K-Means as a Radial Basis function Network: a Variational and Gradient-based Equivalence

Here is an explanation of the paper "K-Means as a Radial Basis Function Network" using simple language, analogies, and metaphors.

The Big Idea: Bridging Two Worlds

Imagine you have two very different tools for organizing a messy room:

The "Hard" Organizer (K-Means): This tool is like a strict librarian. It looks at a book and immediately slaps a label on it: "This goes in the History bin." It's fast and efficient, but once the label is on, it can't be changed. If you try to teach a robot to learn while it's labeling, the robot gets confused because the "labeling" step is a sudden, jerky jump, not a smooth slide.
The "Soft" Organizer (RBF Networks): This tool is like a gentle artist. Instead of a hard label, it paints a soft, fuzzy cloud around the book. The book is 90% History, 10% Biography. It's smooth, flexible, and a robot can easily learn from it because the changes are gradual.

The Problem: The strict librarian (K-Means) is great at finding groups, but it breaks the robot's brain (the neural network) because it's not "differentiable" (you can't calculate a smooth slope for it). The gentle artist (RBF) is great for robots, but it's often seen as just a "soft approximation" of the librarian, not the real deal.

The Paper's Solution: The authors prove that these two tools are actually the same person wearing different hats.
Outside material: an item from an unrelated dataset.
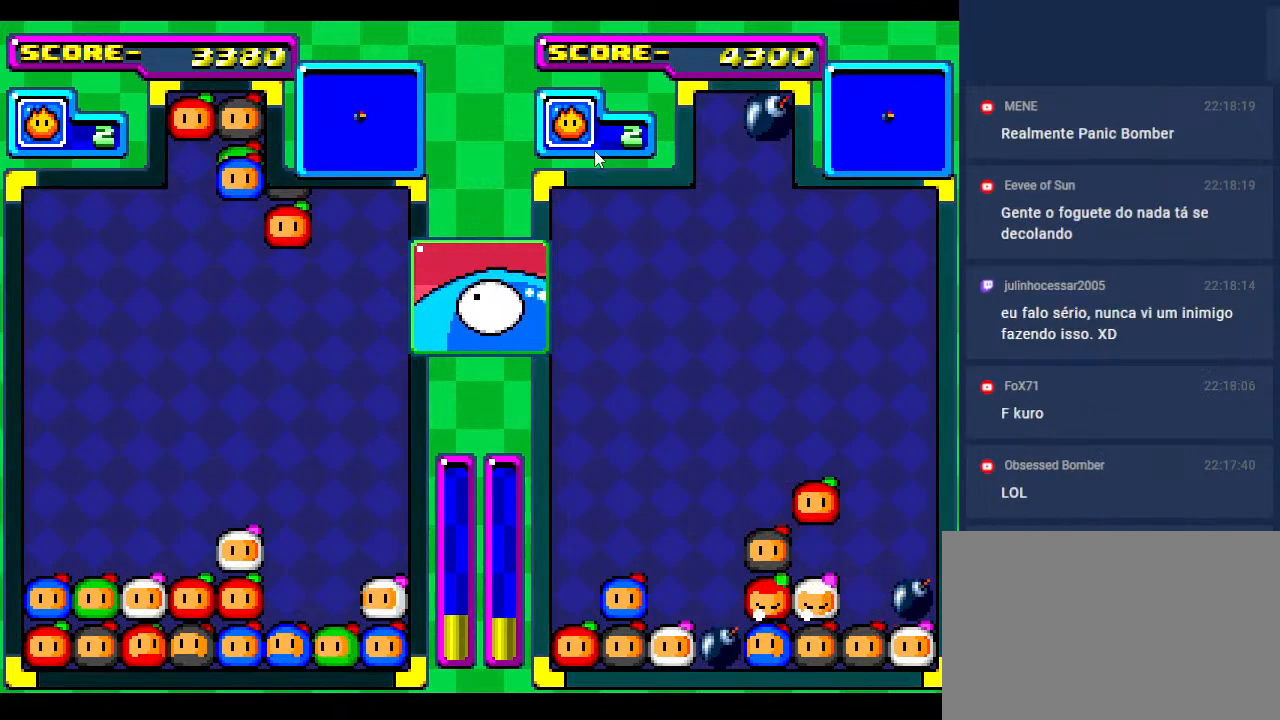
{"buttons": [], "events": [[233, "DPAD_DOWN", "down"], [417, "DPAD_DOWN", "up"]]}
They show that if you take the "Soft" Organizer and turn a specific dial (called temperature, $\sigma$ ) all the way down to zero, the soft clouds instantly snap into hard labels. The "Soft" Organizer becomes the "Hard" Organizer.

The Core Concepts Explained

1. The Temperature Dial ( $\sigma$ )

Imagine you are trying to decide which of three friends to sit with at lunch.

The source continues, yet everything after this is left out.